Ailanto: specie invasiva da contenere

Ailanto: specie invasiva da contenere

Originario della Cina, l’Ailanto è una specie arborea non autoctona di cui l’invasione è difficilmente controllabile in tutte le aree urbane e suburbane temperate.

Descrizione

L’ Ailanthus altissima, è detto anche albero del paradiso, “altissima” fa infatti riferimento alla sua notevole altezza, che può raggiungere i 25-30 metri, quasi a toccare il cielo. In estate è facilmente riconoscibile per le sue grandi foglie composte imparipennate, lunghe fino a 90 cm, mentre in inverno, senza la chioma, lo si riconosce dalla corteccia grigiastra liscia e gemme apicali grigie e vellutate. Le prime foglie che si formano in primavera sono di colore rossastro e i frutti sono samare alate che vengono disperse a grandi quantità dal vento per svariate distanze.
Quest’ultima caratteristica e l’estrema facilità a propagarsi vegetativamente attraverso i polloni radicali rendono l’ailanto una delle piante arboree infestanti più temibili sul nostro territorio.
Più nello specifico, si tratta di una specie pioniera ossia che si sviluppa in modo molto rapido e aggressivo negli ambienti degradati o ancora privi di vegetazione. I nuovi individui, sia nati da seme che da succhione radicale, riescono a fiorire e fruttificare in sole sei settimane e sono state registrate crescite di polloni arrivate anche a 3-4 metri in un solo anno. Resiste molto bene alla siccità, alle forti escursioni termiche e all’inquinamento urbano.
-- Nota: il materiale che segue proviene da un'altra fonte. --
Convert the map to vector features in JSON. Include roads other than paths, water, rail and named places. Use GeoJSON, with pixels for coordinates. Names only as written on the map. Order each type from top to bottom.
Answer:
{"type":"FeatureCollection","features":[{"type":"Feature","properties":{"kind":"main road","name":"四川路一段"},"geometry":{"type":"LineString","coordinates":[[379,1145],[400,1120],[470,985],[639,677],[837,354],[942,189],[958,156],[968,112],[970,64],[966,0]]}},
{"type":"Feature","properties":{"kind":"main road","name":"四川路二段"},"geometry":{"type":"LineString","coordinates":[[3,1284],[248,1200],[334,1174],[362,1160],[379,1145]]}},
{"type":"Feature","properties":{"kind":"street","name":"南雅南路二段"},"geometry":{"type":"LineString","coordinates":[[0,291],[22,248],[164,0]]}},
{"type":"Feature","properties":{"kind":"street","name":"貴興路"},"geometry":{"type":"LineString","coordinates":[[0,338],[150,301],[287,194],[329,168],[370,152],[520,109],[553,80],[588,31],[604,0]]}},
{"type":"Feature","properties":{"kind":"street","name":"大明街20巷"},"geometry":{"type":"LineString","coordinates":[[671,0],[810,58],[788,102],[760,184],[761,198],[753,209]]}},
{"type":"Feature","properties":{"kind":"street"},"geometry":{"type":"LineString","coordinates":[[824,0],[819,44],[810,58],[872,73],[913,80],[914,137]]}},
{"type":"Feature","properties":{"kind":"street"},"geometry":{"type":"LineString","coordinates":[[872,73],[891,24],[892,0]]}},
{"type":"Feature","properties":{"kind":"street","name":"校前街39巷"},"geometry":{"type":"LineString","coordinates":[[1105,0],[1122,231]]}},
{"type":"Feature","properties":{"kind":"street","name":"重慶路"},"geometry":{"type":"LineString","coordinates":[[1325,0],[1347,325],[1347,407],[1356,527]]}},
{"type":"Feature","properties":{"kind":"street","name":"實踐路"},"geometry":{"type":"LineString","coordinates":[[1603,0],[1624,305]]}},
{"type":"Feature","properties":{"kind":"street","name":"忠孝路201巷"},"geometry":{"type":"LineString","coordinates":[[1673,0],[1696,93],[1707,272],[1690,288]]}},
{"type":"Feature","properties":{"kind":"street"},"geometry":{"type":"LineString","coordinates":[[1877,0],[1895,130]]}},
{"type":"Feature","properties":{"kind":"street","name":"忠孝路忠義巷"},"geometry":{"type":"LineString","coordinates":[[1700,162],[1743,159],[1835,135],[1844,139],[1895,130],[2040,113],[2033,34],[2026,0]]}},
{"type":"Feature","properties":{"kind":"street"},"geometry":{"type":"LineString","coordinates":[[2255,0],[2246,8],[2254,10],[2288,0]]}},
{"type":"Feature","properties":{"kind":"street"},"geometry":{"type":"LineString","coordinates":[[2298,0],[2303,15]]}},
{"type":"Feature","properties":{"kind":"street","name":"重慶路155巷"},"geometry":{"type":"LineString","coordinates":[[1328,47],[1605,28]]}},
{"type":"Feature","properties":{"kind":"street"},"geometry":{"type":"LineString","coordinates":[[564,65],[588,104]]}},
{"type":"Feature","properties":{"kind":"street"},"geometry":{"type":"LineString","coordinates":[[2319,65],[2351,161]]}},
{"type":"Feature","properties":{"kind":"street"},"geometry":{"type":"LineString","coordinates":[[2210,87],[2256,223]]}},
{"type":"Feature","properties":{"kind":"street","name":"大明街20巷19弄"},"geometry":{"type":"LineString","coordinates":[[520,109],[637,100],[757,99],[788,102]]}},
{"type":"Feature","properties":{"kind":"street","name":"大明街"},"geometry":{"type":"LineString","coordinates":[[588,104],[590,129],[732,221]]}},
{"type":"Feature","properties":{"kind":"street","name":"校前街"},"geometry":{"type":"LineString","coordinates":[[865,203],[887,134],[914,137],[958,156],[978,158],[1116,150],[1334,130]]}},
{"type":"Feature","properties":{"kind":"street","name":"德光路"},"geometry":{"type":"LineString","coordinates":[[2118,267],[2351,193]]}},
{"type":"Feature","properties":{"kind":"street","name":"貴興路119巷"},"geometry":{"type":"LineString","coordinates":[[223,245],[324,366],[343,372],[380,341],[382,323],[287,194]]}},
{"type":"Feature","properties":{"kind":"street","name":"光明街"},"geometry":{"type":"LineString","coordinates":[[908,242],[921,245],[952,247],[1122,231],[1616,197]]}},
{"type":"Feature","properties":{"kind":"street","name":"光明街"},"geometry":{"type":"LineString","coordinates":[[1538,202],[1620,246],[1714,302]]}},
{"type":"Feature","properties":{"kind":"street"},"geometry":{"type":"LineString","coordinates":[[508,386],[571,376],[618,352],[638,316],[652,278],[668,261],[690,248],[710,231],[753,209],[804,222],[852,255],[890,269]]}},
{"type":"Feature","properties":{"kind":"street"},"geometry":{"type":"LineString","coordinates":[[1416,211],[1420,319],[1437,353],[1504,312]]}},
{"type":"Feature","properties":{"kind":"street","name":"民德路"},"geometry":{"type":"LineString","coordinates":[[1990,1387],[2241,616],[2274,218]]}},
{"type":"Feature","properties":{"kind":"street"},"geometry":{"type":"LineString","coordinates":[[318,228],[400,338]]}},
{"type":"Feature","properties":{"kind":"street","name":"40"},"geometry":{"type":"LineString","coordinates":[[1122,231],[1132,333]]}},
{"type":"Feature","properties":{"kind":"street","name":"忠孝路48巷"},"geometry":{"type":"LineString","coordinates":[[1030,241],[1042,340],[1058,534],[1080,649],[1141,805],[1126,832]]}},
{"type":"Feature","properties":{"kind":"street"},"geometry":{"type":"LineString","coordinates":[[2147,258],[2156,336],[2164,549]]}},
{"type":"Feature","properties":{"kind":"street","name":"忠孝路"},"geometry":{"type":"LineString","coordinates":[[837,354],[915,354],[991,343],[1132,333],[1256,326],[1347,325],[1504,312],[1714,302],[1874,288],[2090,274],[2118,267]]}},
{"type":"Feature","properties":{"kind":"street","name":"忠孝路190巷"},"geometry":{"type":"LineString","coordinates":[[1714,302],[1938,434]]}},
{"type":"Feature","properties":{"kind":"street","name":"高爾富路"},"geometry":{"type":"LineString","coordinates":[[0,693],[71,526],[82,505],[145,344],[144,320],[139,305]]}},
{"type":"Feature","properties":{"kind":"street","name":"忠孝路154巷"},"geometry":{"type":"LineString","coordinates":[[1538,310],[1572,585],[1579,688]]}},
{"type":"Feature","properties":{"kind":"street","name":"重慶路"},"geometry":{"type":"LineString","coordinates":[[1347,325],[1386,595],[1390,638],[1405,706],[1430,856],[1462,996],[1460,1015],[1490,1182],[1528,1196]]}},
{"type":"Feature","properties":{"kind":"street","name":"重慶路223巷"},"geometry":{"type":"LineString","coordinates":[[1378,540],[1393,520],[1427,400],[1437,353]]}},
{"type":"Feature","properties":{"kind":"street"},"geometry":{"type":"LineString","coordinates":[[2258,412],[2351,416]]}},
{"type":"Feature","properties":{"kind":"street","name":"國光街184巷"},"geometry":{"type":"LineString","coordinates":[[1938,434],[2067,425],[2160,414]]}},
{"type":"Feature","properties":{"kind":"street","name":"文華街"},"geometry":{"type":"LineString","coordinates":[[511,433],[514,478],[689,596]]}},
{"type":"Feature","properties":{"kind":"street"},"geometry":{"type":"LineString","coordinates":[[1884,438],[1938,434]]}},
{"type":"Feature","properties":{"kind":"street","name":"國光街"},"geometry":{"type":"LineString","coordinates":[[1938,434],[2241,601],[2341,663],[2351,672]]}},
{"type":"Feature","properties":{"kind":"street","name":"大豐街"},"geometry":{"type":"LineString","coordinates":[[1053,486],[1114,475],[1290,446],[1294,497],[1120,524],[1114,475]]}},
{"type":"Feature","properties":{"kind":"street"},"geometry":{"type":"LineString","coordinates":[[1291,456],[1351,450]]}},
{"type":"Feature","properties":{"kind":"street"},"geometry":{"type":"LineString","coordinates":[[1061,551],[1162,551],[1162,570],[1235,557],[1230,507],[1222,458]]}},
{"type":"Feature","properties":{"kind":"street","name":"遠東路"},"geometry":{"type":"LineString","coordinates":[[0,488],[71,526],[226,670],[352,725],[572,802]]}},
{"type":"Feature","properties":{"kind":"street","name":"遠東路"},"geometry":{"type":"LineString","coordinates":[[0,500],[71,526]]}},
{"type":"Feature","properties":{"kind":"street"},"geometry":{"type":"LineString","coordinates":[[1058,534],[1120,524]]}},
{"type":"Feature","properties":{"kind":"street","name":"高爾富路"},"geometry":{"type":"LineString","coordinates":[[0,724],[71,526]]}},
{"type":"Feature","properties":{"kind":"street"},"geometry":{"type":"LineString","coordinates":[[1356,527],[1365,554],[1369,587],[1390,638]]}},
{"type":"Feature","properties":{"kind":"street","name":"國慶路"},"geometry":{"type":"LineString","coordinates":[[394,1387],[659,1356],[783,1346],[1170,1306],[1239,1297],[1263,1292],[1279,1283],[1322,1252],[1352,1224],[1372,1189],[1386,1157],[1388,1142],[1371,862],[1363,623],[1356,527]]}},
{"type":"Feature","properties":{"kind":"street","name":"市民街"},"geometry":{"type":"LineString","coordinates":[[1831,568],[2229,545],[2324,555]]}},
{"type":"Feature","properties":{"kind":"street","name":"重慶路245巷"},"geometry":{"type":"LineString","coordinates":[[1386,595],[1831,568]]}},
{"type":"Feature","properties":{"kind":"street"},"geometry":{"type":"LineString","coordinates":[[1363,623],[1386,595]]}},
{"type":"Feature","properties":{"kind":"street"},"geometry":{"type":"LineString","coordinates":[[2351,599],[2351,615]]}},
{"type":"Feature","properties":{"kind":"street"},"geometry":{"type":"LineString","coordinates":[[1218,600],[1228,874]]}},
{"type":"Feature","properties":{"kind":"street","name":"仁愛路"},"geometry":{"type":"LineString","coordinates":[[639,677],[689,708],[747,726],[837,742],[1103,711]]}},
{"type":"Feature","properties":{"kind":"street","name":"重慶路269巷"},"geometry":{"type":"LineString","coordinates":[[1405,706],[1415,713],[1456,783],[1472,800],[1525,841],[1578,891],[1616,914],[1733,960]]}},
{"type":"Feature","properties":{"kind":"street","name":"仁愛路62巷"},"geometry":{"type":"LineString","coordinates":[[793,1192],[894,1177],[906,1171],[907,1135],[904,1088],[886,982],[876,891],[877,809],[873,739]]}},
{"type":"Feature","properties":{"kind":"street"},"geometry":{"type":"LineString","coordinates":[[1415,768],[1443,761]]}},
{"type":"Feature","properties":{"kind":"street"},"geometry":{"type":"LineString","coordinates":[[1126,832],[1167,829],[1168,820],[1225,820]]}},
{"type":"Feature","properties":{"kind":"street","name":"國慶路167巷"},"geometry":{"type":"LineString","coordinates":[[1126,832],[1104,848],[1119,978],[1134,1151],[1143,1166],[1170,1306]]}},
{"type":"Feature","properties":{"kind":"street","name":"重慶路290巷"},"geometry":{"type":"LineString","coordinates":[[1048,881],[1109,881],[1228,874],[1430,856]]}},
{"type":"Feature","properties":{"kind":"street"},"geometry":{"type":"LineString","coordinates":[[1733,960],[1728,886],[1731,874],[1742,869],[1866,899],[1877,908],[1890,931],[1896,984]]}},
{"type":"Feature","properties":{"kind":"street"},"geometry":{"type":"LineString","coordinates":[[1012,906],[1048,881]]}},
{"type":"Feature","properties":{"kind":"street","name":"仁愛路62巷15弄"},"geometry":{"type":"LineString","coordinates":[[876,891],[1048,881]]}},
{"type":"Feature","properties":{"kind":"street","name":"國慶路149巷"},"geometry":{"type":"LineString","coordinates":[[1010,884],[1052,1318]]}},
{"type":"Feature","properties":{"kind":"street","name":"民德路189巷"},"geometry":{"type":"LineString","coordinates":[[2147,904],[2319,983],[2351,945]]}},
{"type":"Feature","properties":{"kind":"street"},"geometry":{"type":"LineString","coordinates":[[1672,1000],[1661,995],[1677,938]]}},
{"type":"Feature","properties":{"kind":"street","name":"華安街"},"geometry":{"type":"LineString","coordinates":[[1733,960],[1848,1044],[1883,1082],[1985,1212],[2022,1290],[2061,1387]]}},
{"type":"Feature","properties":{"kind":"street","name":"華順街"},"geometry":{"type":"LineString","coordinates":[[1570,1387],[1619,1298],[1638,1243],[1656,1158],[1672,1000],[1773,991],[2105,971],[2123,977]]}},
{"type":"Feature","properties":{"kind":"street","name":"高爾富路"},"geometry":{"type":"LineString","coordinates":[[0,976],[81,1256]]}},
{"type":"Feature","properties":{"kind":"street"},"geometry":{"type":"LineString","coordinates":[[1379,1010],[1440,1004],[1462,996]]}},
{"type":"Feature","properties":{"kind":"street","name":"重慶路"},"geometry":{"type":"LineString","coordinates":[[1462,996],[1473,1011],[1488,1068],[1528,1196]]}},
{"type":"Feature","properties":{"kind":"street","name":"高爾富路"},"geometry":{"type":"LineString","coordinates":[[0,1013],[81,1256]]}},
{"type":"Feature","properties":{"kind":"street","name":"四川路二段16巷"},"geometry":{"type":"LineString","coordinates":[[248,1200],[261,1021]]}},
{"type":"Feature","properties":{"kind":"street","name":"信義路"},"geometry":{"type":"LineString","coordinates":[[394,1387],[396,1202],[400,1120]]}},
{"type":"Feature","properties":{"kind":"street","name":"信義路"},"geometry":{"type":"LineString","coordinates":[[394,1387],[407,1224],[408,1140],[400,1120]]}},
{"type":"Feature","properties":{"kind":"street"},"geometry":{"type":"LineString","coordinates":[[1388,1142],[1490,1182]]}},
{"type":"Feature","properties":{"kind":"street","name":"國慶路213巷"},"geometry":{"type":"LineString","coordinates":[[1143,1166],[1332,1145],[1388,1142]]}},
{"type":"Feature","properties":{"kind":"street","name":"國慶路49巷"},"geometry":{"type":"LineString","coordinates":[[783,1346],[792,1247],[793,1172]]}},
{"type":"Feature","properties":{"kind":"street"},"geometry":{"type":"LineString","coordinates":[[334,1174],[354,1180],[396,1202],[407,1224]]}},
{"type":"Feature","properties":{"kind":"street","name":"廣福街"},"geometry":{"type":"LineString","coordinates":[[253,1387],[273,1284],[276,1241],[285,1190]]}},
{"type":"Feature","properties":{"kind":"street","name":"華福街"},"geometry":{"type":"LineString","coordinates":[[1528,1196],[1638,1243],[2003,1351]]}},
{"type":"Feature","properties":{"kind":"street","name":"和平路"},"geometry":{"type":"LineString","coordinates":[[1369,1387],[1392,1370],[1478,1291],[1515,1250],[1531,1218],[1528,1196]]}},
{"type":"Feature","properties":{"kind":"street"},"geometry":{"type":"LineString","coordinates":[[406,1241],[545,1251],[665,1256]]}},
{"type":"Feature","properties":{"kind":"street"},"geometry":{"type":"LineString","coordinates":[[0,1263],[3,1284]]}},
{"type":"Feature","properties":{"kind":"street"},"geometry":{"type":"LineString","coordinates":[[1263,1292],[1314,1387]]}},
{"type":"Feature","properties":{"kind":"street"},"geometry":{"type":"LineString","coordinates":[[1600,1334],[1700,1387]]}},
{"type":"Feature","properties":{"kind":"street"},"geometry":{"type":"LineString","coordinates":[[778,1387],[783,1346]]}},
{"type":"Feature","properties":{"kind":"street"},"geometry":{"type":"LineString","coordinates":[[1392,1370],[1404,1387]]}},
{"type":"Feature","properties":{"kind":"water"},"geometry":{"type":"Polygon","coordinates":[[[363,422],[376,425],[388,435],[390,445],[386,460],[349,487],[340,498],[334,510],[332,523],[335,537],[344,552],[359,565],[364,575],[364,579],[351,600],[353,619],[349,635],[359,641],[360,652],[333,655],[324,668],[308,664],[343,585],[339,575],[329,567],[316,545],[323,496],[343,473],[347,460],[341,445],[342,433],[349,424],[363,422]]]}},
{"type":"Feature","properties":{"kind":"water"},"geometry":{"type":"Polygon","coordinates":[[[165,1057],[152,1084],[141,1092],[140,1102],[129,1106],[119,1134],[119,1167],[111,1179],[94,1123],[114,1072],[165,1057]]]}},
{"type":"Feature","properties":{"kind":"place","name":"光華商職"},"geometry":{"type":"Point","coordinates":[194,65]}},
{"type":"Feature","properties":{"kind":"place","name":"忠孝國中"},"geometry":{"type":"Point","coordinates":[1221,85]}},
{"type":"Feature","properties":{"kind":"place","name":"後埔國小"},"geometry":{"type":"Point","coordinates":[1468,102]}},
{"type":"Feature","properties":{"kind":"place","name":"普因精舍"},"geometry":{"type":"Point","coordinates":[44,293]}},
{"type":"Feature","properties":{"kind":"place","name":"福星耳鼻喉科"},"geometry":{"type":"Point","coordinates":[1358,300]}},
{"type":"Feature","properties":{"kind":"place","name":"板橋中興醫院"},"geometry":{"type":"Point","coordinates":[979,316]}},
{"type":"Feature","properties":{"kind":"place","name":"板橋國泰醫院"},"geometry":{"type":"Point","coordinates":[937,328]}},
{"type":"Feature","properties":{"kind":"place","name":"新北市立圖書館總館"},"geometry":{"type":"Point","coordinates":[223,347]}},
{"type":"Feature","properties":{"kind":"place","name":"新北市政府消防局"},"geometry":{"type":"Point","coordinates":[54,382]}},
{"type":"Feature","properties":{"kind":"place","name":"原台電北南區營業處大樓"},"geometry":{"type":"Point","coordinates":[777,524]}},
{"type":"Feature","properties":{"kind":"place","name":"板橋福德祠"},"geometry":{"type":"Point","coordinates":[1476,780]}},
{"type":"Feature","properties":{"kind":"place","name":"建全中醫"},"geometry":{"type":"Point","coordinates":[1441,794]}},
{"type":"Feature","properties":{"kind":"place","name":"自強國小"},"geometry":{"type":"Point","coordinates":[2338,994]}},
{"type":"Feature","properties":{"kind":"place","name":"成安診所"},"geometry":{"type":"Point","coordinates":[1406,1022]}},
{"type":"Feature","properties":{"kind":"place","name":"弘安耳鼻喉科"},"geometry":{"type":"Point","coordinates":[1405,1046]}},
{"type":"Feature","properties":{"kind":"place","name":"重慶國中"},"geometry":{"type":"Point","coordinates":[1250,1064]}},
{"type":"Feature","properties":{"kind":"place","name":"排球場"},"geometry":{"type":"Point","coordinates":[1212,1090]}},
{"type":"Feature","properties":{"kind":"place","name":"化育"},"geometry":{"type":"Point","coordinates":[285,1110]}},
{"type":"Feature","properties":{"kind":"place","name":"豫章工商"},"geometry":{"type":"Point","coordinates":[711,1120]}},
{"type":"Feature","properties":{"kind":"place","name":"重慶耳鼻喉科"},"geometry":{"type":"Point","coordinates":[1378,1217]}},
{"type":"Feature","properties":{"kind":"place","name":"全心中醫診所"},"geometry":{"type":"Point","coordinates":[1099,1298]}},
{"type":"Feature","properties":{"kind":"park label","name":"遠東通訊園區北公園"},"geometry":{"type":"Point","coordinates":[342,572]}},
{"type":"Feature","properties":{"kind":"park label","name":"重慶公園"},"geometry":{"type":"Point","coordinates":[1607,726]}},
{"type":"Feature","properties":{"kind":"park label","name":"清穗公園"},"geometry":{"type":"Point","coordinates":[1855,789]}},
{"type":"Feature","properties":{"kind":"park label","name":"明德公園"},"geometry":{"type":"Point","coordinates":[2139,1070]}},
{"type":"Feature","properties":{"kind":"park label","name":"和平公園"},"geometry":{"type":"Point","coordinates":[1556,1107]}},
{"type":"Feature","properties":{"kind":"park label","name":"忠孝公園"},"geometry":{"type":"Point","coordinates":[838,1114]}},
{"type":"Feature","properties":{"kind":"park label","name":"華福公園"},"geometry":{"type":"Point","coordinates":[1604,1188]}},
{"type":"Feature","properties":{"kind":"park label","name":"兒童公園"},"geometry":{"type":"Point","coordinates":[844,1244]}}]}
Perchè è importante contenere l’ailanto

Davanti a questa descrizione si potrebbe pensare di avere trovato una grande soluzione per gli interventi di forestazione, frangivento o di contenimento dai dissesti idrogeologici ma un suo impiego genererebbe molti più danni con un impatto importante sulla biodiversità. Questa specie, infatti, produce a livello radicale una sostanza chimica allelopatica, l’ailantone, che è nociva per le altre piante ma non per la specie Ailanthus. Con questo stratagemma, l’ailanto ostacola così l’espansione di specie differenti dalla sua, assicurandosi tutto lo spazio per potersi espandere impedendo la crescita di specie autoctone preferibili.
Entrata in Italia nel 1760 e sviluppata ovunque, ormai è impossibile optare per il totale eradicamento della specie. Le normative regionali e il regolamento forestale prevendono misure di contenimento precauzionali come il contrastamento alla diffusione della specie con eradicamenti nelle aree in cui l’ailanto non è prevalente, attuando contestualmente interventi di ripristino della vegetazione spontanea. Nei terreni privati è dunque importante non lasciare incolte aree prive di vegetazione limitando le zone a suolo nudo con la semina anche solo di miscugli erbacei.

Ma come debellare un ailanto già presente nella propria area verde?

Debellare un ailanto attecchito e di grosse dimensioni è molto difficile e costoso. La ceduazione, ossia l’abbattimento dell’individuo con un taglio netto alla base è controproducente perché stimola la produzione di ricacci dalle radici della pianta madre fino a 20 metri da questa.
Lo sdradicamento invece è una prima soluzione per i giovani alberi che non hanno ancora un apparato radicale ben sviluppato e circoscritto. Questa tecnica prevede l’asportazione di tutte le radici nel terreno quando questo è molto umido. In questo modo si facilita la manovra e si evita che si stappino delle parti che potrebbero generare nuovi individui.
Nel caso delle piante adulte, una soluzione è la cercinatura che però ha effetti sul lungo termine. Essa consiste in una parziale asportazione di una sezione di 15 cm di corteccia vascolarizzata al fine di limitare lo sviluppo e la riproduzione dell’esemplare. Compiendo questo taglio per alcuni d’anni, la pianta andrà in sofferenza fino alla completa morte per appassimento.
Avere importato l’ailanto dalla Cina è stato sicuramente un errore ecologico che si fa ancora sentire. Tuttavia, si vuole sperare che questa specie possa trasformarsi in futuro da un problema difficile da gestire a una risorsa e opportunità da sfruttare impiegato magari come agrofarmaco, fonte energetica o in ebanisteria.